◆ **LISTED ENTRIES**
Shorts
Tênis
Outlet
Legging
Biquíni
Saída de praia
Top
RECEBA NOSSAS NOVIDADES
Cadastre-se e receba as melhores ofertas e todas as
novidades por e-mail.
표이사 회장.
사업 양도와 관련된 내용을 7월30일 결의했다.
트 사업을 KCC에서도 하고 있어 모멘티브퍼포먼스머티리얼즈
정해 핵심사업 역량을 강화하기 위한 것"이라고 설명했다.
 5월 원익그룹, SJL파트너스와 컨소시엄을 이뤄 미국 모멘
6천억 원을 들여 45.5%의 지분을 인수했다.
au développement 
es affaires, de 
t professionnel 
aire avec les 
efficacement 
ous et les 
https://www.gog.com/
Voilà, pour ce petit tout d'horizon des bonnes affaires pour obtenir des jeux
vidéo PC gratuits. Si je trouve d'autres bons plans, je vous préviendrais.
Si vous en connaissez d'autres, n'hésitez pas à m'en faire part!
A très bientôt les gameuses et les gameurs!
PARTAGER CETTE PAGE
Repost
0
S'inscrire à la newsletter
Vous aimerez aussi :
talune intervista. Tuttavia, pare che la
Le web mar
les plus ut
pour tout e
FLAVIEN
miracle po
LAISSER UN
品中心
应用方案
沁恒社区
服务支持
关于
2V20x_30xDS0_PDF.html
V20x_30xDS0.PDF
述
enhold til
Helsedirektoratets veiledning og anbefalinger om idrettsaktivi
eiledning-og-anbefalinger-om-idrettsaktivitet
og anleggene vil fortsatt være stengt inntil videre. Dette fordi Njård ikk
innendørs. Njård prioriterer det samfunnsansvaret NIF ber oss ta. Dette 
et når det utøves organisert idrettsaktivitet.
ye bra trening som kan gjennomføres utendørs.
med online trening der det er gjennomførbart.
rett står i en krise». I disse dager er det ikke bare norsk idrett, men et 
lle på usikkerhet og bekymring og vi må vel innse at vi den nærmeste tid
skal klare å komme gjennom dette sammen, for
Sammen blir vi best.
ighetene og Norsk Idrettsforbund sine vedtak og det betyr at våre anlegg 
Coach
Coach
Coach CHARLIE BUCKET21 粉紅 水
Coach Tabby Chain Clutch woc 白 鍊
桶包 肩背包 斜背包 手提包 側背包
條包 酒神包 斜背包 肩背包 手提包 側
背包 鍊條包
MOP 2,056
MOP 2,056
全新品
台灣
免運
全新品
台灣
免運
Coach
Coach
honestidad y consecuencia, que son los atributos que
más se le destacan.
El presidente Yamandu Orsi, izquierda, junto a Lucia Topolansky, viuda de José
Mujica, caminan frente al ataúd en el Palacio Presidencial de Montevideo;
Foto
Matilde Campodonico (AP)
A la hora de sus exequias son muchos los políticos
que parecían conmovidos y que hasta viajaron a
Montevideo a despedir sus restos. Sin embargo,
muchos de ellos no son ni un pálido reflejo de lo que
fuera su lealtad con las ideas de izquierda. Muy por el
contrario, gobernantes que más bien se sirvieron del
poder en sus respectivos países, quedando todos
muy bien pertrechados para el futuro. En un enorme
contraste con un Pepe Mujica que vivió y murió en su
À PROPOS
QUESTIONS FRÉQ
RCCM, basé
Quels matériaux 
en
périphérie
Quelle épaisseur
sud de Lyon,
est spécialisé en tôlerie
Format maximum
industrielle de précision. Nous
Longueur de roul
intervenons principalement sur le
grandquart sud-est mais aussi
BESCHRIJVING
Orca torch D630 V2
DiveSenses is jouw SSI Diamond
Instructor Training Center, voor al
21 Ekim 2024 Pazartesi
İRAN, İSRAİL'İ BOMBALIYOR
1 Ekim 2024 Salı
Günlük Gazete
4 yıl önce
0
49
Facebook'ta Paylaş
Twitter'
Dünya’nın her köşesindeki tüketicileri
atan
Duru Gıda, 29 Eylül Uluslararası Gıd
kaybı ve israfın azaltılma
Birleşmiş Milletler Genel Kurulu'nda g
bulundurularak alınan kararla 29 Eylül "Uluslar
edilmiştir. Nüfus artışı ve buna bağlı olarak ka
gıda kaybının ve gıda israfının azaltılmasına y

◆ **WORK ITEM**
Transcribe every line of the rows above with each character, space and line break unchanged.

◆ **FINAL ANSWER**
Shorts
Tênis
Outlet
Legging
Biquíni
Saída de praia
Top
RECEBA NOSSAS NOVIDADES
Cadastre-se e receba as melhores ofertas e todas as
novidades por e-mail.
표이사 회장.
사업 양도와 관련된 내용을 7월30일 결의했다.
트 사업을 KCC에서도 하고 있어 모멘티브퍼포먼스머티리얼즈
정해 핵심사업 역량을 강화하기 위한 것"이라고 설명했다.
 5월 원익그룹, SJL파트너스와 컨소시엄을 이뤄 미국 모멘
6천억 원을 들여 45.5%의 지분을 인수했다.
au développement 
es affaires, de 
t professionnel 
aire avec les 
efficacement 
ous et les 
https://www.gog.com/
Voilà, pour ce petit tout d'horizon des bonnes affaires pour obtenir des jeux
vidéo PC gratuits. Si je trouve d'autres bons plans, je vous préviendrais.
Si vous en connaissez d'autres, n'hésitez pas à m'en faire part!
A très bientôt les gameuses et les gameurs!
PARTAGER CETTE PAGE
Repost
0
S'inscrire à la newsletter
Vous aimerez aussi :
talune intervista. Tuttavia, pare che la
Le web mar
les plus ut
pour tout e
FLAVIEN
miracle po
LAISSER UN
品中心
应用方案
沁恒社区
服务支持
关于
2V20x_30xDS0_PDF.html
V20x_30xDS0.PDF
述
enhold til
Helsedirektoratets veiledning og anbefalinger om idrettsaktivi
eiledning-og-anbefalinger-om-idrettsaktivitet
og anleggene vil fortsatt være stengt inntil videre. Dette fordi Njård ikk
innendørs. Njård prioriterer det samfunnsansvaret NIF ber oss ta. Dette 
et når det utøves organisert idrettsaktivitet.
ye bra trening som kan gjennomføres utendørs.
med online trening der det er gjennomførbart.
rett står i en krise». I disse dager er det ikke bare norsk idrett, men et 
lle på usikkerhet og bekymring og vi må vel innse at vi den nærmeste tid
skal klare å komme gjennom dette sammen, for
Sammen blir vi best.
ighetene og Norsk Idrettsforbund sine vedtak og det betyr at våre anlegg 
Coach
Coach
Coach CHARLIE BUCKET21 粉紅 水
Coach Tabby Chain Clutch woc 白 鍊
桶包 肩背包 斜背包 手提包 側背包
條包 酒神包 斜背包 肩背包 手提包 側
背包 鍊條包
MOP 2,056
MOP 2,056
全新品
台灣
免運
全新品
台灣
免運
Coach
Coach
honestidad y consecuencia, que son los atributos que
más se le destacan.
El presidente Yamandu Orsi, izquierda, junto a Lucia Topolansky, viuda de José
Mujica, caminan frente al ataúd en el Palacio Presidencial de Montevideo;
Foto
Matilde Campodonico (AP)
A la hora de sus exequias son muchos los políticos
que parecían conmovidos y que hasta viajaron a
Montevideo a despedir sus restos. Sin embargo,
muchos de ellos no son ni un pálido reflejo de lo que
fuera su lealtad con las ideas de izquierda. Muy por el
contrario, gobernantes que más bien se sirvieron del
poder en sus respectivos países, quedando todos
muy bien pertrechados para el futuro. En un enorme
contraste con un Pepe Mujica que vivió y murió en su
À PROPOS
QUESTIONS FRÉQ
RCCM, basé
Quels matériaux 
en
périphérie
Quelle épaisseur
sud de Lyon,
est spécialisé en tôlerie
Format maximum
industrielle de précision. Nous
Longueur de roul
intervenons principalement sur le
grandquart sud-est mais aussi
BESCHRIJVING
Orca torch D630 V2
DiveSenses is jouw SSI Diamond
Instructor Training Center, voor al
21 Ekim 2024 Pazartesi
İRAN, İSRAİL'İ BOMBALIYOR
1 Ekim 2024 Salı
Günlük Gazete
4 yıl önce
0
49
Facebook'ta Paylaş
Twitter'
Dünya’nın her köşesindeki tüketicileri
atan
Duru Gıda, 29 Eylül Uluslararası Gıd
kaybı ve israfın azaltılma
Birleşmiş Milletler Genel Kurulu'nda g
bulundurularak alınan kararla 29 Eylül "Uluslar
edilmiştir. Nüfus artışı ve buna bağlı olarak ka
gıda kaybının ve gıda israfının azaltılmasına y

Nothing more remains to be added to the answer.